■ **YOUR ASSIGNMENT**:
Each line of the data that includes the string "Broadway" is to be copied out.

■ **SUPPLIED INFORMATION**:
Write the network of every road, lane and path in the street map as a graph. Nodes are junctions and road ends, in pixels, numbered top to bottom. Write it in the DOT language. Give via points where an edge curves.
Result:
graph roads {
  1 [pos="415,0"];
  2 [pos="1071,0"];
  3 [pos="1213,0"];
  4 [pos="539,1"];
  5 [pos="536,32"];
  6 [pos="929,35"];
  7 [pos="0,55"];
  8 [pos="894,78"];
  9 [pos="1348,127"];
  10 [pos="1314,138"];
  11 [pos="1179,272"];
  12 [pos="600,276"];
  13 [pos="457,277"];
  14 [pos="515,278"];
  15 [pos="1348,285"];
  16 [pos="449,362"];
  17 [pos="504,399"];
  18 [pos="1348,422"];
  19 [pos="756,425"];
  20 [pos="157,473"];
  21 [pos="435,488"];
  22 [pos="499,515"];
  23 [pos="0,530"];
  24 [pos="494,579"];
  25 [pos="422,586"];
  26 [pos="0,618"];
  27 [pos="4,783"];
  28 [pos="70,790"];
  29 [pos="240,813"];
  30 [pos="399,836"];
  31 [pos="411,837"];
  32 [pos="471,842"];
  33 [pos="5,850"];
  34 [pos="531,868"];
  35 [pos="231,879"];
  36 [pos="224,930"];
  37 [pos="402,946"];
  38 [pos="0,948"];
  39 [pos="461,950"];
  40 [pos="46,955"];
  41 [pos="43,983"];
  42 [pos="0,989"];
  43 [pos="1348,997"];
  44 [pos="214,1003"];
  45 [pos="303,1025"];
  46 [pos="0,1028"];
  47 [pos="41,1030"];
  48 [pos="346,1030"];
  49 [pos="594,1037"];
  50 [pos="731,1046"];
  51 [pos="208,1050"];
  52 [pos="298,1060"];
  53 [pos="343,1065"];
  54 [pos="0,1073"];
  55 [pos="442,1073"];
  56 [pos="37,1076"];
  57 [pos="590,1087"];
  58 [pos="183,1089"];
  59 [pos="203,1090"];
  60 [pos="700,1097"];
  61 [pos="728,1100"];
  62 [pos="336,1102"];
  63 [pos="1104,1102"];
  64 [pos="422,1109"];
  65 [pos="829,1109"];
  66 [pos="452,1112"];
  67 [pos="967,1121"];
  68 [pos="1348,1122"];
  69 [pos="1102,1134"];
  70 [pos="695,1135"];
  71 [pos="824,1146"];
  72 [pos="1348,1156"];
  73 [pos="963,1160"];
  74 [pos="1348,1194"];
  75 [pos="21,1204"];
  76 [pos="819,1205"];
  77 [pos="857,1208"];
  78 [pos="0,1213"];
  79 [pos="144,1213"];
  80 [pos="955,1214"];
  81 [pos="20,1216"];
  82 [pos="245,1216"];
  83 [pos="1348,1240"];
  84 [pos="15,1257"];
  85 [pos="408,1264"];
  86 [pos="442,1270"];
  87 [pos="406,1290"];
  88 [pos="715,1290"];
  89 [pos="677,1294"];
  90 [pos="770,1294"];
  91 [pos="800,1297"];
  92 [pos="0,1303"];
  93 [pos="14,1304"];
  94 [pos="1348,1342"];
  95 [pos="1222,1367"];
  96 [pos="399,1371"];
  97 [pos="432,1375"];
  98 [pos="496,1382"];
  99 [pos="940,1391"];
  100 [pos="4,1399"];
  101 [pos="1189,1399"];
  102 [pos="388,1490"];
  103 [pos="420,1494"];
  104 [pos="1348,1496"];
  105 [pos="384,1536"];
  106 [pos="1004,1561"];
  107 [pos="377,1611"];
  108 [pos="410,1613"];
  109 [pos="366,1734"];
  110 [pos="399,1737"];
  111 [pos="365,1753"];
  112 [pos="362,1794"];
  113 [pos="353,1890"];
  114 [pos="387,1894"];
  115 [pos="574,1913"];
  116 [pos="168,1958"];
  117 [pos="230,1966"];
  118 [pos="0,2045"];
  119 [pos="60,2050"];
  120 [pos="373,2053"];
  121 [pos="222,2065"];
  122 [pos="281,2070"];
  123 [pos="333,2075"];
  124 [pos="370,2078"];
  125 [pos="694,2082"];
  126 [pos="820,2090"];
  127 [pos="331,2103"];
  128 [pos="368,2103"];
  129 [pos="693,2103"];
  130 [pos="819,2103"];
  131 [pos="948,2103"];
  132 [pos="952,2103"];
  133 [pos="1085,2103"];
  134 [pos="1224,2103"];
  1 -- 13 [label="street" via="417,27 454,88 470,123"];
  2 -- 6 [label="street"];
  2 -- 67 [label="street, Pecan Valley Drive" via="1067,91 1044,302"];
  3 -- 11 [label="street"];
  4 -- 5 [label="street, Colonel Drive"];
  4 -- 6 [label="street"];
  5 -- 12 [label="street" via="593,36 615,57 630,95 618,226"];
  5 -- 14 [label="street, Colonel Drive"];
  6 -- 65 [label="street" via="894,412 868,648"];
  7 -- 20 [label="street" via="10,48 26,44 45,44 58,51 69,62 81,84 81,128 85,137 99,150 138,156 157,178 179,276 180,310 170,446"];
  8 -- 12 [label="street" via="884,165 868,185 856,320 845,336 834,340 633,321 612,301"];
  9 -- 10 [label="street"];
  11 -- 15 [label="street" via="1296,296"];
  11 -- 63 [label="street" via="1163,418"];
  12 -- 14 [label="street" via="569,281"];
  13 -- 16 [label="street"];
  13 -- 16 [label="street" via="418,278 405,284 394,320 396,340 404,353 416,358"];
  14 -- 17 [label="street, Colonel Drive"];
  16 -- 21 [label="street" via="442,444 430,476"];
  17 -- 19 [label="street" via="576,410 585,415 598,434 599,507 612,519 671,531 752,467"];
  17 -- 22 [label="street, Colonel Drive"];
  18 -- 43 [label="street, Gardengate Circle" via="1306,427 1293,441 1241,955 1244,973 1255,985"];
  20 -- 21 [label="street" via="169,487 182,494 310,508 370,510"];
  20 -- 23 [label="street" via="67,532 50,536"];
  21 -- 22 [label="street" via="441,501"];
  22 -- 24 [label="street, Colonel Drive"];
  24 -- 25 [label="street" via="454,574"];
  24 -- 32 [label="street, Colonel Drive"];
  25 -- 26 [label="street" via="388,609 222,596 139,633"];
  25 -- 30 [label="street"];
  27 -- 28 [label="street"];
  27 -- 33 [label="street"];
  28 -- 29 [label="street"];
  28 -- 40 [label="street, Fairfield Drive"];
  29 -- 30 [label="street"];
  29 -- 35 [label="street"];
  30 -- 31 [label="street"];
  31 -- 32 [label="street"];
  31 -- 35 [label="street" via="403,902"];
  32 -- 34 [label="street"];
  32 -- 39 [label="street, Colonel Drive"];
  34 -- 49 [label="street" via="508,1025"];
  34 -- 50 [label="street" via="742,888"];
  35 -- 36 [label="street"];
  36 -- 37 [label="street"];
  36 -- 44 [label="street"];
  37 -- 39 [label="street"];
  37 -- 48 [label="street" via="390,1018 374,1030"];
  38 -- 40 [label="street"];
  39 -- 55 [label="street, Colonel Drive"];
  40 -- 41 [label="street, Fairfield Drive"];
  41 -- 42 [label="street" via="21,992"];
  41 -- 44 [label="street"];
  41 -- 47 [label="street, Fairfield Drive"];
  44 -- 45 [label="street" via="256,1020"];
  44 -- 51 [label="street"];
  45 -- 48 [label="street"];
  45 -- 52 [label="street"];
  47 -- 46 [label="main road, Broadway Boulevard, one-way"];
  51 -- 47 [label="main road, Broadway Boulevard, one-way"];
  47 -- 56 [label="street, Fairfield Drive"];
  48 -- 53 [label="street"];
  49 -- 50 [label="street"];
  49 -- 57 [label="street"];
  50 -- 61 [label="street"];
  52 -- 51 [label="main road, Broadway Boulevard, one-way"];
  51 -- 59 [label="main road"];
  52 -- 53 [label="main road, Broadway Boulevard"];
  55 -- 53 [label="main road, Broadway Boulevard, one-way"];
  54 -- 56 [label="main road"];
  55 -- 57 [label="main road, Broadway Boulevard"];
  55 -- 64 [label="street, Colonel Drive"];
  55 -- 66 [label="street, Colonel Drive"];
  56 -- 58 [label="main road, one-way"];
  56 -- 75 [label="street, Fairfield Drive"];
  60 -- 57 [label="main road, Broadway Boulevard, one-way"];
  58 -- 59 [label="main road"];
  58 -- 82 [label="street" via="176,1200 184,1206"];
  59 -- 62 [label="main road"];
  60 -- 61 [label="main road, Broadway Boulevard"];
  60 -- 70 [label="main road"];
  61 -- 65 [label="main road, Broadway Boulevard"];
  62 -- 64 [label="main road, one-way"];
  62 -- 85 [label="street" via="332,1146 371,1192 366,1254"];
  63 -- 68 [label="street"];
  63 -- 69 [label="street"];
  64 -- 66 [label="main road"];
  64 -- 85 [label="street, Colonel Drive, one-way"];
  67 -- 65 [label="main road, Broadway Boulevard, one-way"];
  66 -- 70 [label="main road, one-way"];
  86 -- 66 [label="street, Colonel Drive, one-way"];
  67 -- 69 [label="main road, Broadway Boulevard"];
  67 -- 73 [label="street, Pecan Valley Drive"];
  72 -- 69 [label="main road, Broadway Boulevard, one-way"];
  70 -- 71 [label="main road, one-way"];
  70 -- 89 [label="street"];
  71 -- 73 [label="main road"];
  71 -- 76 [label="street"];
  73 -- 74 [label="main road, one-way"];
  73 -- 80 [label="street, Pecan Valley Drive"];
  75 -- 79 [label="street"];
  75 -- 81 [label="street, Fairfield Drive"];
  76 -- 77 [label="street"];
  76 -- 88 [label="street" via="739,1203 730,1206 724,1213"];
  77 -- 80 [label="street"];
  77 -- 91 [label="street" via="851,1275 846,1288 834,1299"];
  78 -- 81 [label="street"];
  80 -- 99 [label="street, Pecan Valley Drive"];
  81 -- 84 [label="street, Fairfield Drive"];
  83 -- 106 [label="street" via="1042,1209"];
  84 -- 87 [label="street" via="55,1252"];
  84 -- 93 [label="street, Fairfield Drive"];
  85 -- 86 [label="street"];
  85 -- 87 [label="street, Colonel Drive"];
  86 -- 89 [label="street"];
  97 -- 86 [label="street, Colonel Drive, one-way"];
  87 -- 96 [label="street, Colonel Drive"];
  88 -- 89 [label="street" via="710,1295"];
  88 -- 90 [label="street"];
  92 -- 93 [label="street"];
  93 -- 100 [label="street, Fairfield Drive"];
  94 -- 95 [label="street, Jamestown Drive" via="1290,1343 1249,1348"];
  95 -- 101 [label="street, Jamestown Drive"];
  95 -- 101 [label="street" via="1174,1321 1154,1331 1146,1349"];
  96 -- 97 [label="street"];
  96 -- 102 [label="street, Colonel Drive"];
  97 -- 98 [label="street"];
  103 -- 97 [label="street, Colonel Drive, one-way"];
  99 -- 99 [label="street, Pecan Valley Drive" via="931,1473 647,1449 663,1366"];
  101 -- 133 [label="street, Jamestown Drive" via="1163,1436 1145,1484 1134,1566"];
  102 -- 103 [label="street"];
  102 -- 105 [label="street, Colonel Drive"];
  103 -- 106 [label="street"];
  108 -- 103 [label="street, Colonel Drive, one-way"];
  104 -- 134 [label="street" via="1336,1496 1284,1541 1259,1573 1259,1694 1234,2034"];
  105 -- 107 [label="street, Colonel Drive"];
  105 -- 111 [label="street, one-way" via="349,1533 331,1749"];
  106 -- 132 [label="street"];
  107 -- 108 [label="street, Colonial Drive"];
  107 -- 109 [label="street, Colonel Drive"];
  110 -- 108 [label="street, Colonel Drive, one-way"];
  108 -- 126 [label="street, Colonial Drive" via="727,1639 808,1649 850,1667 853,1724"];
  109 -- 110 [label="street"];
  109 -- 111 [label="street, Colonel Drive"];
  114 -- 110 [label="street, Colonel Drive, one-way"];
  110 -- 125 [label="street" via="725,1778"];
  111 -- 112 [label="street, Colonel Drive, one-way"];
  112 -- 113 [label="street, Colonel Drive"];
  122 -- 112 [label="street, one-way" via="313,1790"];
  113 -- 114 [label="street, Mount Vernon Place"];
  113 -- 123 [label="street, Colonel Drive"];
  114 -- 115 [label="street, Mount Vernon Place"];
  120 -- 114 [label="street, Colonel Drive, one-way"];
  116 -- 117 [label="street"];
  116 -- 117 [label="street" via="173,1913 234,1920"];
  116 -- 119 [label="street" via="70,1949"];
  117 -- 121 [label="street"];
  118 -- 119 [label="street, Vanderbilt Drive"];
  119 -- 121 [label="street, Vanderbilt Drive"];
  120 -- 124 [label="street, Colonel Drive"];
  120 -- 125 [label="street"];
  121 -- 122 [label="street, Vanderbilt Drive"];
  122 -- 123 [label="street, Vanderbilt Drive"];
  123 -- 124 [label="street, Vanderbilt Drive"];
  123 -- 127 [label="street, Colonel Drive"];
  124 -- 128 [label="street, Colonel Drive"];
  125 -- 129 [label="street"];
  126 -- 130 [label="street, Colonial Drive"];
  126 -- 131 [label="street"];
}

■ **EXPECTED OUTPUT**:
  47 -- 46 [label="main road, Broadway Boulevard, one-way"];
  51 -- 47 [label="main road, Broadway Boulevard, one-way"];
  52 -- 51 [label="main road, Broadway Boulevard, one-way"];
  52 -- 53 [label="main road, Broadway Boulevard"];
  55 -- 53 [label="main road, Broadway Boulevard, one-way"];
  55 -- 57 [label="main road, Broadway Boulevard"];
  60 -- 57 [label="main road, Broadway Boulevard, one-way"];
  60 -- 61 [label="main road, Broadway Boulevard"];
  61 -- 65 [label="main road, Broadway Boulevard"];
  67 -- 65 [label="main road, Broadway Boulevard, one-way"];
  67 -- 69 [label="main road, Broadway Boulevard"];
  72 -- 69 [label="main road, Broadway Boulevard, one-way"];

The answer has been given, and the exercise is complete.